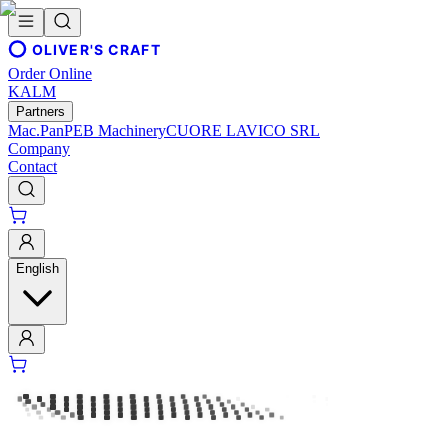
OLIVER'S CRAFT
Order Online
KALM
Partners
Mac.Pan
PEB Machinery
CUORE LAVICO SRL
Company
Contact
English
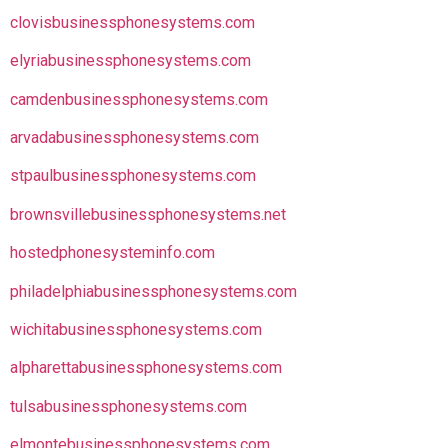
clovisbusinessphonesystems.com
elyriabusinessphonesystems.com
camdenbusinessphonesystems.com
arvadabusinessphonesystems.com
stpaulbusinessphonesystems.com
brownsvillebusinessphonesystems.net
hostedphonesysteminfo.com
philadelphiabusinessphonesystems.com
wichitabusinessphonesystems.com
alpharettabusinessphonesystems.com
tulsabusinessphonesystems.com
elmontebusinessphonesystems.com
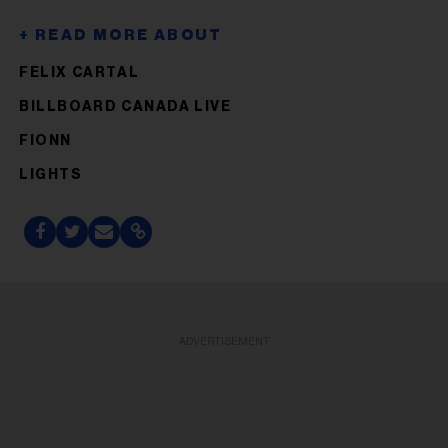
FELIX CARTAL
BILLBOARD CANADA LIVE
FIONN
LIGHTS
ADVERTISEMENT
____
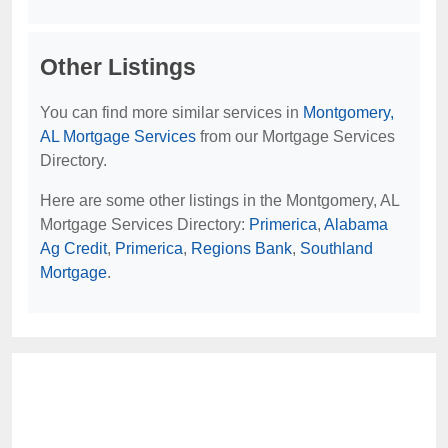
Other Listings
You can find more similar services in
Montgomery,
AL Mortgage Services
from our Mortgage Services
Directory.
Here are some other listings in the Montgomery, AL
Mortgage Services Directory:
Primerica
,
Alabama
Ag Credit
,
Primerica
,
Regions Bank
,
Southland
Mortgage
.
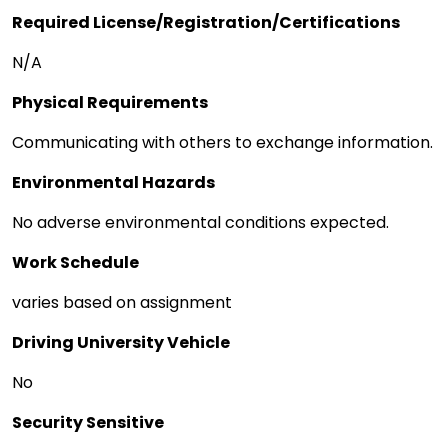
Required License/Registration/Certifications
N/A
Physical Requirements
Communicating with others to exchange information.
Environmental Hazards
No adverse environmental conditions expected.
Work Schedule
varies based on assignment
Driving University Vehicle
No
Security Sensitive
____
**Your instructions**
Please return the material above only from the line that holds "OLIVER'S CRAFT" through the line that holds "ADVERTISEMENT", exactly as it stands, ends included and pictures omitted.

**Answer below**
OLIVER'S CRAFT
Order Online
KALM
Partners
Mac.Pan
PEB Machinery
CUORE LAVICO SRL
Company
Contact
English
clovisbusinessphonesystems.com
elyriabusinessphonesystems.com
camdenbusinessphonesystems.com
arvadabusinessphonesystems.com
stpaulbusinessphonesystems.com
brownsvillebusinessphonesystems.net
hostedphonesysteminfo.com
philadelphiabusinessphonesystems.com
wichitabusinessphonesystems.com
alpharettabusinessphonesystems.com
tulsabusinessphonesystems.com
elmontebusinessphonesystems.com
FELIX CARTAL
BILLBOARD CANADA LIVE
FIONN
LIGHTS
ADVERTISEMENT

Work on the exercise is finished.